La frustration des Sénégalais
Beaucoup de Sénégalais sont en désaccord avec leur président. Mais certains craignent d’aller exprimer leur colère dans la rue.
Dans la rue avec des amis de l’université de Dakar, où il étudiait encore il y a quelques mois, Pathé Diop est devenu chauffeur livreur pour faire vivre sa famille. Il aurait aimé pouvoir voter le 25 février : « Personne n’est d’accord avec Macky Sall. Mais on n’y peut rien ! » Les émeutes de 2021 et 2023, ces dizaines de morts, le jeune homme s’en souvient.
Il n’ira pas montrer sa colère place de l’Obélisque, non loin d’ici : « C’est trop risqué, il y a trop de victimes. Si je vais là-bas, on peut m’emprisonner et je perds mon travail. Donc je préfère aller au boulot. Mieux vaut rester les bras croisés, laisser tout entre les mains de Dieu. »

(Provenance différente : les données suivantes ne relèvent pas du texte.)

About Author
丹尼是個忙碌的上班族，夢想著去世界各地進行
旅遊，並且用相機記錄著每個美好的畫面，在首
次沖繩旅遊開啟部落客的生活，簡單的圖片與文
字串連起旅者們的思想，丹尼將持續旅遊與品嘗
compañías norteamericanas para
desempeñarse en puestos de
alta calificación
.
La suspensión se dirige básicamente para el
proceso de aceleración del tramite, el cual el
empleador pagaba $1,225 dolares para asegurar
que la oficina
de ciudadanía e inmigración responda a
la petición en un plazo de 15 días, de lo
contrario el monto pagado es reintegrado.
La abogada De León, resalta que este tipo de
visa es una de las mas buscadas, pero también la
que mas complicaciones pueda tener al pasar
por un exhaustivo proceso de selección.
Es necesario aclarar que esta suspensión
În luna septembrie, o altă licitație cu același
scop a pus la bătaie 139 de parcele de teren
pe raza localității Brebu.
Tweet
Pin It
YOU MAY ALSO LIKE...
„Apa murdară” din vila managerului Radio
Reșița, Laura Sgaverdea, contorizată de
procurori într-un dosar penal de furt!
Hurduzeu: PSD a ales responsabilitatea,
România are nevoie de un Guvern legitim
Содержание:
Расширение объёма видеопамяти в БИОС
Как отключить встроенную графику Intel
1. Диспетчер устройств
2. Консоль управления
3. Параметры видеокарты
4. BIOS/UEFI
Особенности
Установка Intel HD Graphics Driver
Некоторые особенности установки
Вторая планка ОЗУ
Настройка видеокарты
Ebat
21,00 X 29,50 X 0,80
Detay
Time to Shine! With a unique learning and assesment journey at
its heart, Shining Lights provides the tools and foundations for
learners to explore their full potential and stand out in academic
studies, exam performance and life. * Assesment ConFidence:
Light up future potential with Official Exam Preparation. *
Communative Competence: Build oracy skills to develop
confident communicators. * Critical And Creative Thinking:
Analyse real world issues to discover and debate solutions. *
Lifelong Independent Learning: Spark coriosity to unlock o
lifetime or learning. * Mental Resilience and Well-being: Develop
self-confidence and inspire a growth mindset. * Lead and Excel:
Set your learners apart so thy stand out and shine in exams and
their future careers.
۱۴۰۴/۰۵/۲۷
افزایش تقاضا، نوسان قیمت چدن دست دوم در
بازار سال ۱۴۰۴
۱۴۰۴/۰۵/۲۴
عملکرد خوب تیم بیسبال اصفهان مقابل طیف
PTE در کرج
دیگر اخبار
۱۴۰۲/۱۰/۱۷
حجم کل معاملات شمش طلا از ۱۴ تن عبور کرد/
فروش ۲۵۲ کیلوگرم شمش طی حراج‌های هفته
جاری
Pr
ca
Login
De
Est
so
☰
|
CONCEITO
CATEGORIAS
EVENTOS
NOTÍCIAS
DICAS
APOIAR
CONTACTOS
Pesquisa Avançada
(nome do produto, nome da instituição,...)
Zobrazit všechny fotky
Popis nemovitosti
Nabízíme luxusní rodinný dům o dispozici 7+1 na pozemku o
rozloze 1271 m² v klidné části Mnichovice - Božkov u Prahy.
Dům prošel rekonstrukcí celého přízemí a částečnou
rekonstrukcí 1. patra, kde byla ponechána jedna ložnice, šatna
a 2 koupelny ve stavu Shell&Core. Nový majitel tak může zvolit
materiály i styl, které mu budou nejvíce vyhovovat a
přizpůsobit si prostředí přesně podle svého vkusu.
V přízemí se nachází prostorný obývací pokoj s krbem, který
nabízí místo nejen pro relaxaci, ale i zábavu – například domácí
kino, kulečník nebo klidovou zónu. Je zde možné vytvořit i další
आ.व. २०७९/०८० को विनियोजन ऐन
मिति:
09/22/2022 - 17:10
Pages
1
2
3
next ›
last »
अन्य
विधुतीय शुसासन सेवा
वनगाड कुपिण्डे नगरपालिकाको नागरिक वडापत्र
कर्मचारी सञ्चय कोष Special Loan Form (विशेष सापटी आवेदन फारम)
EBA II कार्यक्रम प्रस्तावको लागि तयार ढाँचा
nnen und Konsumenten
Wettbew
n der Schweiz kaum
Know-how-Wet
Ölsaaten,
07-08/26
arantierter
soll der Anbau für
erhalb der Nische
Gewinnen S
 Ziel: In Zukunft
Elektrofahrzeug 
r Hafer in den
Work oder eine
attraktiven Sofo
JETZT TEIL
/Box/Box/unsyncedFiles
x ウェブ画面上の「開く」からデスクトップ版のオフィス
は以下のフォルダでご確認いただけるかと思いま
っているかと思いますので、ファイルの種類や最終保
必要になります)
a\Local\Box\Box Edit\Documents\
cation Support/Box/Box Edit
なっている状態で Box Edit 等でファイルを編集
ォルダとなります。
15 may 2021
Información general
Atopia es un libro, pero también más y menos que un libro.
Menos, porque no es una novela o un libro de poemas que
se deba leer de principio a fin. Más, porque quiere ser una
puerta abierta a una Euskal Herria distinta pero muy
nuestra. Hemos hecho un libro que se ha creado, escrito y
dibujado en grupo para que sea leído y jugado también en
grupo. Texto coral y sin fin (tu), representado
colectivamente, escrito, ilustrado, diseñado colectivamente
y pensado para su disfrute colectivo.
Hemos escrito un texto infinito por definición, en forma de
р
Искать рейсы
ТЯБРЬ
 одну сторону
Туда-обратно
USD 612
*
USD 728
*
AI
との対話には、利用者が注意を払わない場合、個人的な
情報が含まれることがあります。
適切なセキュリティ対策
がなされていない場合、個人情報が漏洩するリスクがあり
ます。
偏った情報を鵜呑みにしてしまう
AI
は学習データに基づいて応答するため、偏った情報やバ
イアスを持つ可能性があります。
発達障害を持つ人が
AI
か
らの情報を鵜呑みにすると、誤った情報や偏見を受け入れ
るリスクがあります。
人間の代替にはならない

Ne pas descendre dans la rue, ce serait consentir à ce qu’El Hadj Sall appelle un « coup d’Etat » : « On n’a absolument peur de rien. Aller dans les rues pour casser, non ! Nous, ce qui nous intéresse c’est de faire une manifestation pacifique, d’exprimer notre opinion par rapport à ce qui se passe. »
L’enseignant sera aussi en grève toute la journée, à l’appel de son syndicat représenté par Ndongo Sarr : « L’objectif est d’appeler les autorités à la raison parce qu’il n’est pas admissible qu’un président de la République puisse s’arroger le droit de prolonger son mandat. »
Avant la manifestation, la grande prière : les imams du pays sont appelés par la société civile à s’exprimer et à condamner le report des élections.
Un rassemblement pacifique
La manifestation prévue le 9 février vise à exprimer l’opposition du peuple sénégalais au président Macky Sall et à son prolongement du mandat présidentiel. Les partis d’opposition appellent à une protestation pacifique afin de faire entendre leurs voix et de souligner leur désaccord avec la décision du président.
Cependant, de nombreux Sénégalais sont réticents à se joindre à la manifestation en raison des violences qui ont éclaté lors des précédentes élections. Les émeutes de 2021 et 2023 ont entraîné la mort de plusieurs personnes, ce qui a conduit certains citoyens à craindre des représailles en participant aux protestations.
C’est le cas de Pathé Diop, un jeune homme qui étudiait encore à l’université de Dakar il y a quelques mois mais qui est maintenant chauffeur livreur pour subvenir aux besoins de sa famille. Bien qu’il soit en désaccord avec le président Macky Sall, il décide de ne pas manifester par crainte de perdre son emploi et d’être emprisonné.
Certains membres de la société civile, cependant, encouragent les Sénégalais à participer à la manifestation pacifique pour exprimer leur opinion et condamner le report des élections. Ils insistent sur le fait qu’il est important de respecter l’ordre et de ne pas se livrer à des actes de violence.
La manifestation est également soutenue par des enseignants, qui prévoient de faire grève toute la journée en signe de protestation contre la prolongation du mandat présidentiel. Ils estiment que le président Macky Sall s’arroge un pouvoir qui ne lui revient pas et appellent les autorités à revoir leur décision.
L’appel des imams
Avant la manifestation, la société civile demande aux imams du pays de prendre position et de condamner le report des élections. Ils organisent une grande prière afin de mobiliser la communauté religieuse contre la prolongation du mandat présidentiel. Cet appel vise à rallier un soutien plus large à la manifestation et à sensibiliser l’opinion publique à la situation politique actuelle.
Les imams ont un rôle important dans la société sénégalaise et leur soutien est considéré comme un moyen efficace d’influencer les croyants et de les encourager à se joindre au mouvement de protestation.